Surprise?
(Washington Free Beacon) The Obama administration is giving in to Iranian demands about the scope of its nuclear program as negotiators work to finalize a framework agreement in the coming days, according to sources familiar with the administration’s position in the negotiations.
U.S. negotiators are said to have given up ground on demands that Iran be forced to disclose the full range of its nuclear activities at the outset of a nuclear deal, a concession experts say would gut the verification the Obama administration has vowed would stand as the crux of a deal with Iran.
Until recently, the Obama administration had maintained that it would guarantee oversight on Tehran’s program well into the future, and that it would take the necessary steps to ensure that oversight would be effective. The issue has now emerged as a key sticking point in the talks.
Concern from sources familiar with U.S. concessions in the talks comes amid reports that Iran could be permitted to continue running nuclear centrifuges at an underground site once suspected of housing illicit activities.
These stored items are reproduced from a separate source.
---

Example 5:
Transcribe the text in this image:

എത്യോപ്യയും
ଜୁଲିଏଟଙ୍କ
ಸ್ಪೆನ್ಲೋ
This is what we end up with (though the AP would later scrub the nuclear part)
BREAKING: Officials: US considers letting Iran run nuclear centrifuges at fortified underground bunker.
— The Associated Press (@AP) March 26, 2015
(AP) The United States is considering letting Tehran run hundreds of centrifuges at a once-secret, fortified underground bunker in exchange for limits on centrifuge work and research and development at other sites, officials have told The Associated Press.
The trade-off would allow Iran to run several hundred of the devices at its Fordo facility, although the Iranians would not be allowed to do work that could lead to an atomic bomb and the site would be subject to international inspections, according to Western officials familiar with details of negotiations now underway. In return, Iran would be required to scale back the number of centrifuges it runs at its Natanz facility and accept other restrictions on nuclear-related work.
And we all know that Iran has been oh so trustworthy, and we can trust them to stick to the terms of the agreement, right? Here’s where this horror show of terrible foreign policy, designed to say “we got a deal!!!!!” no matter what it is, takes a strange turn
(Reuters) In a rare direct exchange between Paris and Tehran, French President Francois Hollande said Iran had a right to civilian nuclear power but insisted on a “lasting, robust and verifiable Iranian nuclear program that guarantees Iran will not get an atomic weapon”, a statement from the French presidency said.
Last week officials close to the negotiations said France was demanding more stringent conditions than its Western allies for any future agreement.
It’s rather sad that France seems to recognize the threat, and is demanding tougher terms, than the U.S., eh?